Le vol s’est super bien passé, je viens de récupérer mes bagages et attends avec impatience nos retrouvailles. Mais le truc bizarre, c’est qu’elle n’est pas là… Heureusement que c’est pas l’inverse parce que sinon ça aurait chié des bulles, m’enfin bon ça peut arriver d’avoir un peu de retard dans ces pays là.

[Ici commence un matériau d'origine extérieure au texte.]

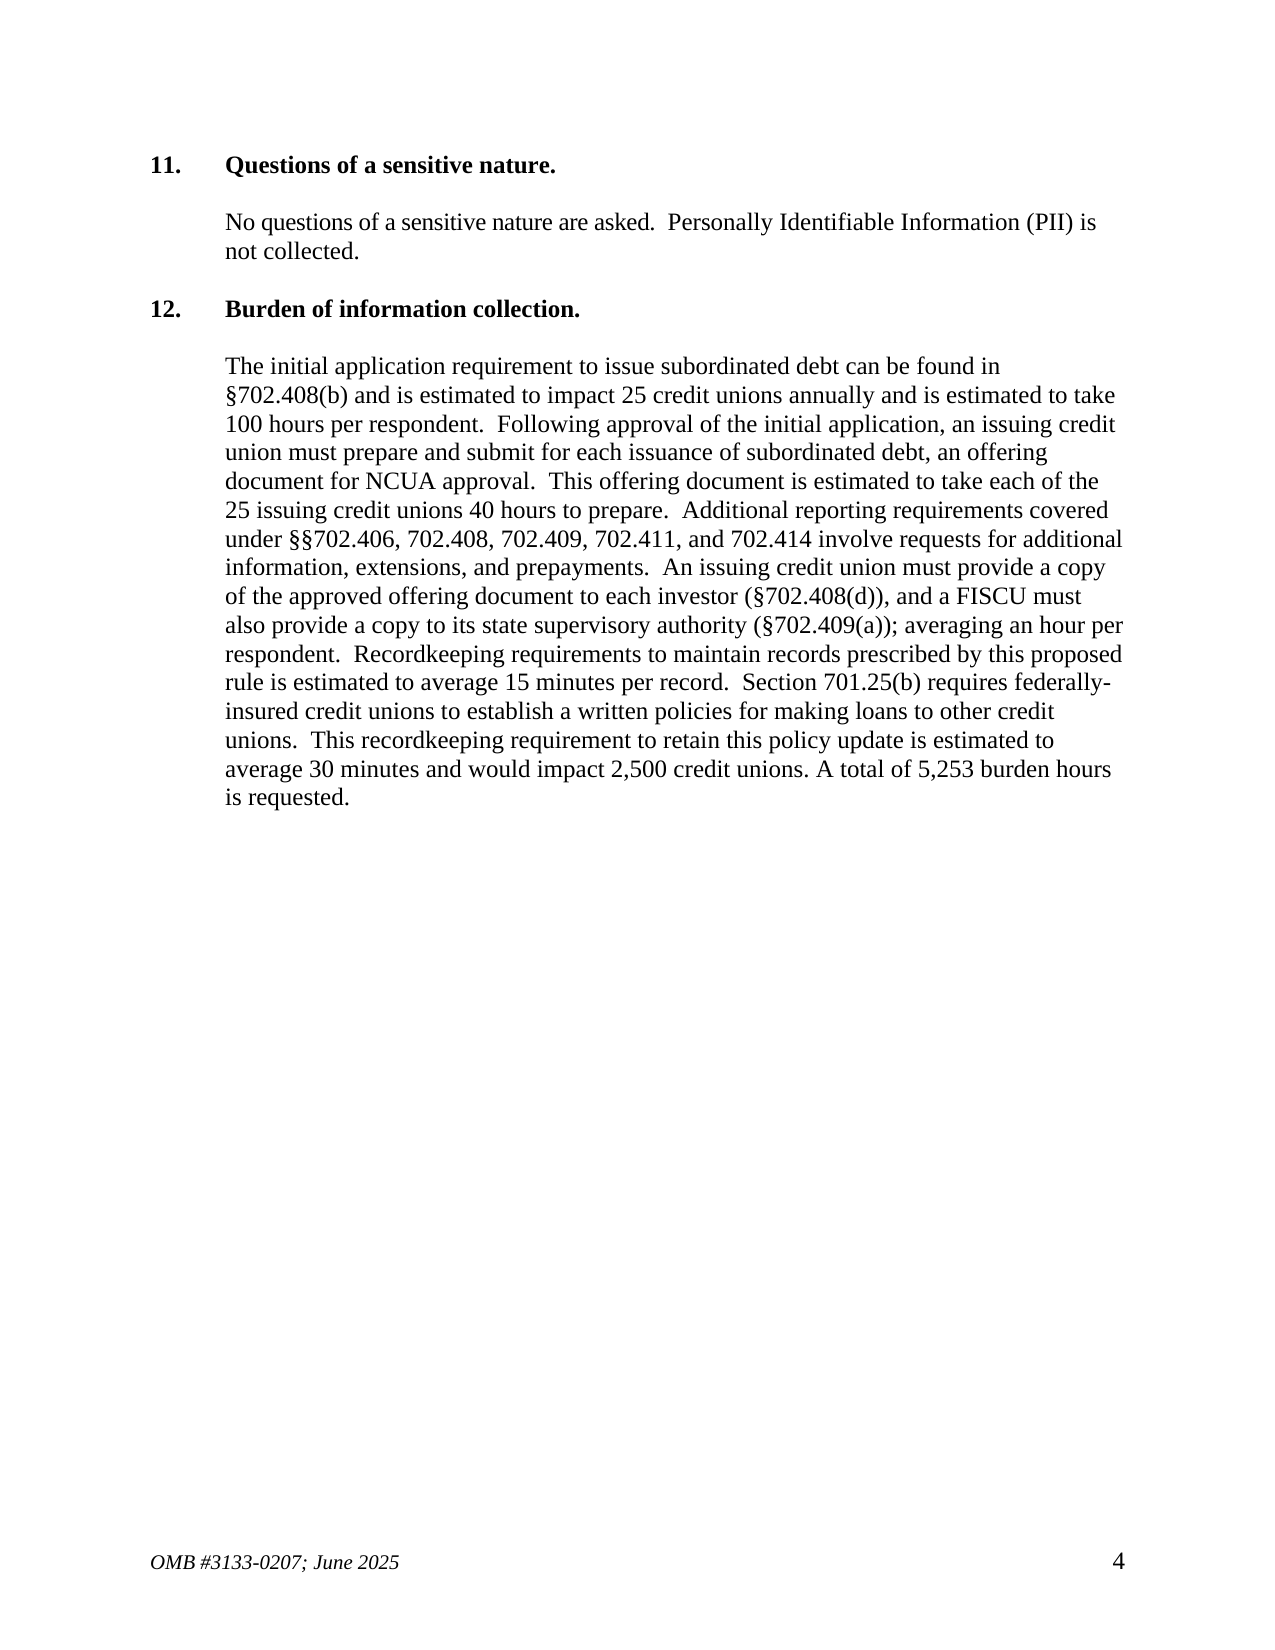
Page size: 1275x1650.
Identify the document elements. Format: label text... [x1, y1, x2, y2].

text 11. Questions of a sensitive nature. [150, 150, 1125, 179]
text The initial application requirement to issue subordinated debt can be found in §702.408(b) and is estimated to impact 25 credit unions annually and is estimated to take 100 hours per respondent. Following approval of the initial application, an issuing credit union must prepare and submit for each issuance of subordinated debt, an offering document for NCUA approval. This offering document is estimated to take each of the 25 issuing credit unions 40 hours to prepare. Additional reporting requirements covered under §§702.406, 702.408, 702.409, 702.411, and 702.414 involve requests for additional information, extensions, and prepayments. An issuing credit union must provide a copy of the approved offering document to each investor (§702.408(d)), and a FISCU must also provide a copy to its state supervisory authority (§702.409(a)); averaging an hour per respondent. Recordkeeping requirements to maintain records prescribed by this proposed rule is estimated to average 15 minutes per record. Section 701.25(b) requires federally-insured credit unions to establish a written policies for making loans to other credit unions. This recordkeeping requirement to retain this policy update is estimated to average 30 minutes and would impact 2,500 credit unions. A total of 5,253 burden hours is requested. [225, 351, 1125, 811]
text No questions of a sensitive nature are asked. Personally Identifiable Information (PII) is not collected. [150, 207, 1125, 265]
text 12. Burden of information collection. [150, 294, 1125, 322]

Bon évidemment ça se fait toujours d’envoyer un texto ou de répondre au tel quand on a 35 min de retard m’enfin bon je n’ai eu QUE 7h40 de vol, alors…
Je poireaute comme un bon jambon (ça me manque déjà tiens), et la voilà qui arrive toute pimpante : « youhou Nounou, j’ai pris le métro dans le mauvais sens, lalalala , et mon tel était en silencieux, lalalala »
Bref  Sibylle quoi, je tente de faire la gueule mais bon c’est plus son truc à elle ça… et quand même on est bien contents de se retrouver.

DELHI

Y a un mot qui décrit Delhi vraiment très bien : Le BORDEL, ou capharnaüm pour les anciens. Déjà y a pas de code de la route, le klaxon remplace : le clignotant, l’appel de phare, le bonjour, le « casse-toi connard » ou le « attention je passe ». Sur une route 3 voies on passe à 5 facile, donc on ne s’en prive pas mais on s’écarte quand même devant les vaches, les chiens et les gens à pied, à vélo, à quatre pattes ou même sur les fesses de temps en temps…
Evidemment les 5 sens sont sévèrement agressés, des ordures partout, des Klaxons, du monde partout, des Klaxons, des lumières, des Klaxons. Et que ça gueule, et que ça pisse et que ça tire des carrioles avec des bœufs, des chevaux ou des chameaux (plus rares ça), j’ai l’impression d’entendre OSS 117 quand je parle, mais bon, on est 2014 les gars, faut se réveiller !
Niveau bouffe, rien de bien transcendant pour le moment, par contre quand un truc n'a pas assez de goût (assez souvent) on le bourre de piment, du coup ça passe tout de suite mieux.
En tout cas Delhi c’est plein de vie, de couleurs et de belles choses. 

Un vendeur sur Connaught Place


On a quand même pu faire quelques photos devant le Fort Rouge de Delhi (ça avait l'air beau mais il était fermé à cause de la fête de l'Indépendance qui a lieu Dimanche). Enfin voilà quand même les premières images du voyage!

Derrière nous un temple qui fait face au Red Fort...
...Que voici!

Bref on y reste pas longtemps, car on apprend que le festival des couleurs va bientôt commencer au Rajasthan, du coup on reste une nuit, je tombe malade, on prend un bus public pas cher mais interminable, et nous voilà à Agra.